The only thing they say is that the powder that is prepared for burning is added to some medicinal herbs before it is sent for packing to make sure that more smoke will be produced. The spices made for it are mixed with water, honey and natural cassava and kneaded and put in a large pot and left to ferment.
It is just as important to light candles as it is to eat, drink water and breathe.
“It’s a treasure trove for me,” Ndu said, slowly lifting the lid of a pot. He gave me a chance to peek into it and smell the aroma from the yeast. Nido and his workers keep a close eye on the yeast because even the slightest carelessness can ruin it. “That’s why everything here is done by hand and machines are not used because it is an art and not an industrial product,” he said.
Nidu then took me to an outdoor room where agarbatti was made. Here, Ndu’s team consists of 12 women. One of the women in the team puts the ready-made yeast in a machine to make their loaves.
He said that it is created from the heart. Geezing said they all love the job. He said that none of them had any education and if it were not for Nido, they would not have got any other job.
He passed the tray of sticks to one of his companions, Jesse. He said that this work makes him feel self-reliant. “We do not make money a burden on our families and husbands.”
These sticks are straightened into long threads that are laid on the roof to dry. In the final stage, they are cut and bundled and sent for sale.
Ndu said he produces about 350 kilograms of saffron and about 20,000 agarbatis every month.
Nidu-made agarbati and saffron are also exported to China, the United States and the United Kingdom. Nido said his goal is not just to make money, but also to find peace of mind.
“It’s my decision and when I see how people are benefiting from it, I’m heartbroken. Let me show you how people use it. ‘
He walked down the hill from Nidu to the city center of Tempo and on the way he told me that he had somehow found the purpose of his life. He said he joined the Buddhist monks at the age of fifteen and stayed with them for ten years.
“I mastered the art of calligraphy and the king of Bhutan commissioned me to write the principles of Buddhism in golden words,” he said. When I finished this job, I wanted to do something that would bring me so much peace of mind and I started working on making agarbatti. ‘
We entered an old bazaar in the central part of the city of Tempo. Fruits and vegetables were being sold on the first floor, but the second floor was dedicated to selling agarbatti and fragrant saffron, which also sold agarbati that helps relieve or relieve stomach pain. Are also burned during the process of getting rid of many evil shadows.
At one of the stalls, we talked to a woman who also used Ndu’s agarbati and also sold agarbati.
“When I brush my teeth in the morning, I burn these incense sticks and burn them before going to bed at night,” he said.
He said that it has become an integral part of his life. “My parents instilled this habit in me and now I am inculcating it in my children. It’s just like the way we eat or breathe. “
“Everyone, rich and poor, uses it,” he said.
We walked towards the monastery which is supplied by Nidu Agarbati. In a sunlight-lit worship room, a monk was slowly shaking a pot from which fragrant smoke perfumed the room.

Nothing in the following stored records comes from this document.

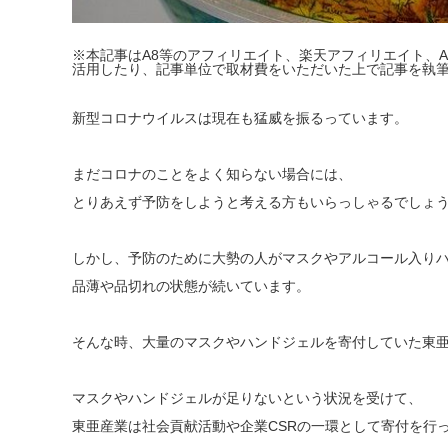
※本記事はA8等のアフィリエイト、楽天アフィリエイト、A
活用したり、記事単位で取材費をいただいた上で記事を執
新型コロナウイルスは現在も猛威を振るっています。
まだコロナのことをよく知らない場合には、
とりあえず予防をしようと考える方もいらっしゃるでしょ
しかし、予防のために大勢の人がマスクやアルコール入り
品薄や品切れの状態が続いています。
そんな時、大量のマスクやハンドジェルを寄付していた東
マスクやハンドジェルが足りないという状況を受けて、
東亜産業は社会貢献活動や企業CSRの一環として寄付を行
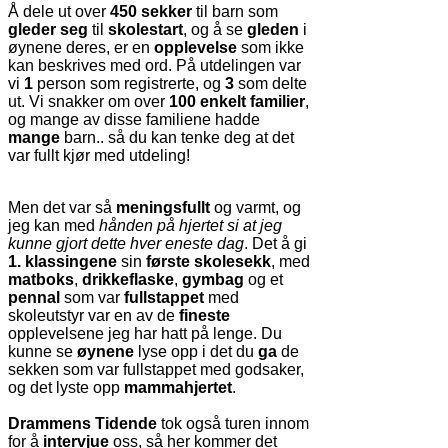
Å dele ut over
450 sekker
til barn som
gleder seg
til
skolestart
, og å se
gleden
i
øynene deres, er en
opplevelse
som ikke
kan beskrives med ord. På utdelingen var
vi
1
person som registrerte, og
3
som delte
ut. Vi snakker om over
100 enkelt familier
,
og mange av disse familiene hadde
mange
barn.. så du kan tenke deg at det
var fullt kjør med utdeling!
Men det var så
meningsfullt
og varmt, og
jeg kan med
hånden på hjertet si at jeg
kunne gjort dette hver eneste dag
. Det å gi
1. klassingene
sin
første skolesekk
, med
matboks
,
drikkeflaske
,
gymbag
og et
pennal
som var
fullstappet
med
skoleutstyr var en av de
fineste
opplevelsene jeg har hatt på lenge. Du
kunne se
øynene
lyse opp i det du
ga
de
sekken som var fullstappet med godsaker,
og det lyste opp
mammahjertet
.
Drammens Tidende
tok også turen innom
for å
intervjue
oss, så her kommer det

This monk told us that when they worship or make a habit, burning fragrant saffron removes the forces of evil and purifies them physically, spiritually and mentally.
“It helps me focus on my worship and become a better person.”
There was a study room on the corner of the aisle where a few monks, with their heads bowed, leaning on their religious books, were reading intently. There was an agarbati slug equal to each.
A monk named Wangchak told us that an agarbati is very effective.
It removes the forces of evil from you and removes all obstacles in your life. It creates a feeling of empathy and peace among the people and it opens the door to happiness for you.